Happy birthday, Mr. Beiderbecke!
Favorite Bix anecdote…during the last year of his life, he was living in a borrowed apartment in Queens, where he would often sit up late at night drinking and doodling about on his horn, trying out new things. One day the downstairs neighbors called the apartment owner and mentioned that they were hearing the cornet at four in the morning.
“Oh, my god,” said the owner. “I’ll talk to him about it!”
“Oh, please don’t,” the neighbor said. “We wouldn’t want him to STOP…”
Cornets were the typical lead instrument in New Orleans brass bands and the first jazz groups, primarily because there were a lot of them around…you could find 'em used in pawnshops for a few bucks, castoffs from the military and other brass bands.
By the late '20s/early '30s, nearly all jazz cornetists (including Louis Armstrong) had switched to the brighter, more direct sound of the trumpet. (The cornet has a conical bore, like an F horn or tuba, and therefore has a mellower tone than the cylindrically-bored trumpet.)

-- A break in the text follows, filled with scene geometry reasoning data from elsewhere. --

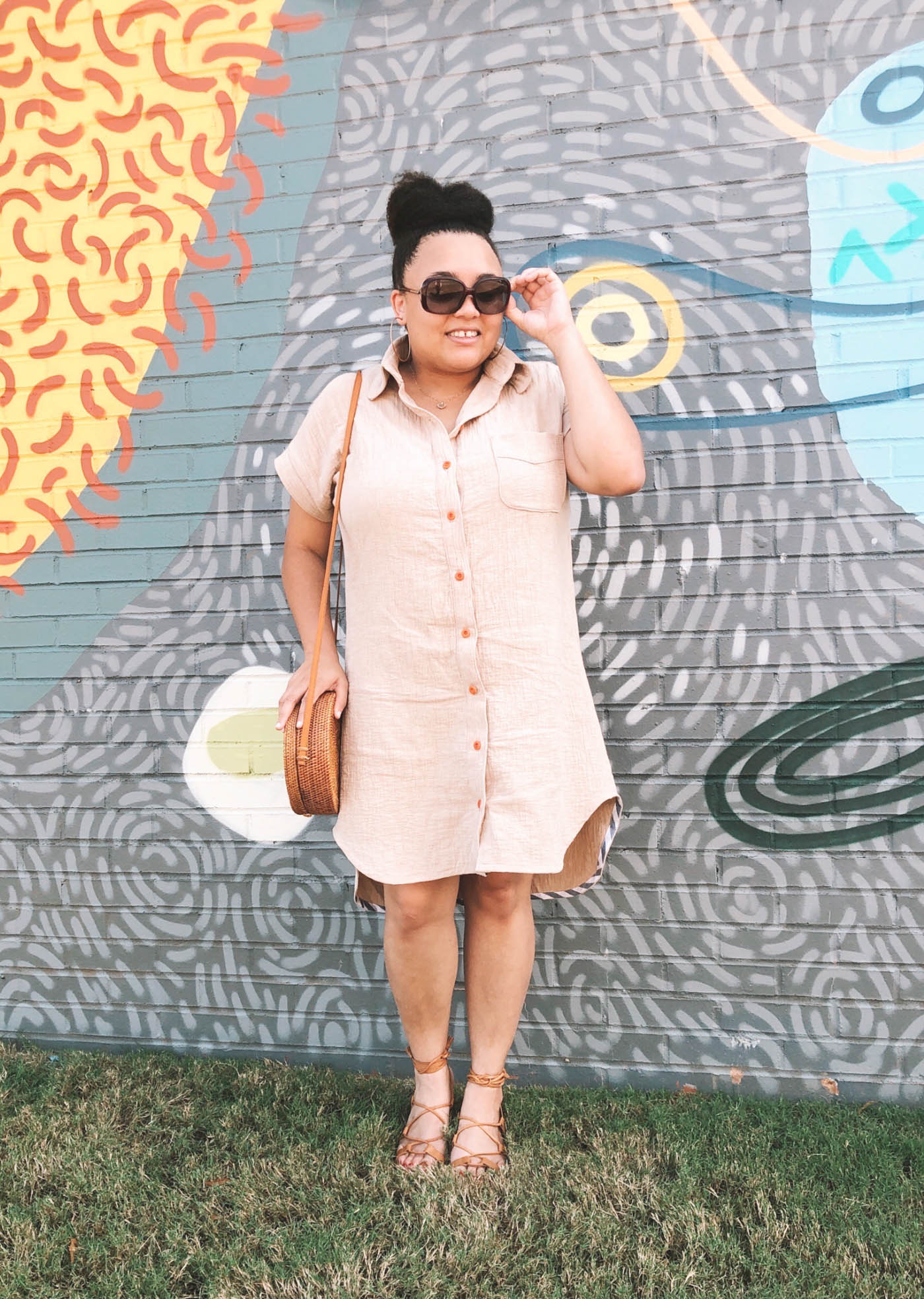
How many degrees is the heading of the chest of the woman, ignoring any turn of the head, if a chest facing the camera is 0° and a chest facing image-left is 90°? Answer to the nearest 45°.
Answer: approximately 0°
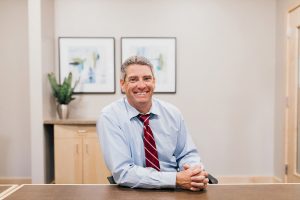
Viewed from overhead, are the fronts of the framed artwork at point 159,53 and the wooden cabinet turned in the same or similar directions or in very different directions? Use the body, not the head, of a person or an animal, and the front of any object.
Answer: same or similar directions

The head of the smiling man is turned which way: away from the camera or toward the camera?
toward the camera

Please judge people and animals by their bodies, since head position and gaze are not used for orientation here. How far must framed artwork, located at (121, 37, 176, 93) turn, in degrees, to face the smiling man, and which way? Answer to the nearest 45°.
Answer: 0° — it already faces them

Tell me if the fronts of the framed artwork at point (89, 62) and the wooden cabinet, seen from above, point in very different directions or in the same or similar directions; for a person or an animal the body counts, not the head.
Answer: same or similar directions

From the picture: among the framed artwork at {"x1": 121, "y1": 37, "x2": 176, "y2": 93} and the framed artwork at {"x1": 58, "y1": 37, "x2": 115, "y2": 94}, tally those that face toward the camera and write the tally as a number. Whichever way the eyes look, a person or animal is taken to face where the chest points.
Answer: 2

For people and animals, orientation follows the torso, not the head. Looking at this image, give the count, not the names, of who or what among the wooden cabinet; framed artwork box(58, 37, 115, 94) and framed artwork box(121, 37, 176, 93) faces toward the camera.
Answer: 3

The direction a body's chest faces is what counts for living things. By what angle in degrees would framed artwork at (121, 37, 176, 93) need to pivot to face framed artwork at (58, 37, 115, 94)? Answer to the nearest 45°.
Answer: approximately 90° to its right

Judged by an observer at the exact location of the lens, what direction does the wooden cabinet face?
facing the viewer

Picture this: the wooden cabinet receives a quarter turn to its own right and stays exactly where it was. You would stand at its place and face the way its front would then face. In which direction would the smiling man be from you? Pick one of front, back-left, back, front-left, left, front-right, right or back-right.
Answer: left

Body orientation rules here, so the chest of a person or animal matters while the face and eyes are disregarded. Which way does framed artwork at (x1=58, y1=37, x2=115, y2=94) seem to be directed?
toward the camera

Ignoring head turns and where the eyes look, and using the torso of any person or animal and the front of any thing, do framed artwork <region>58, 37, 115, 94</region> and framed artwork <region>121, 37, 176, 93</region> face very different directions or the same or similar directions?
same or similar directions

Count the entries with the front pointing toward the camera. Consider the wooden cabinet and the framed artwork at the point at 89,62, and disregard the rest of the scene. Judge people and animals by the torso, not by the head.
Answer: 2

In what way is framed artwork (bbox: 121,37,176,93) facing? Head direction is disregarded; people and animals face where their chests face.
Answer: toward the camera

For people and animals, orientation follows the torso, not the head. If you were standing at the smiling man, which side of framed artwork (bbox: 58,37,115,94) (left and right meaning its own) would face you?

BY the '40s and '50s, a few trumpeters had switched back to cornet, liking the “rounder” sound…Ray Nance of the Ellington band, was one; Nat Adderley, Cannonball’s brother, was another. Most trumpeters preferred to double on fleugelhorn, though, which is an even softer-sounding variant.
Cornets are still around, though, if you look hard enough. I own two of 'em.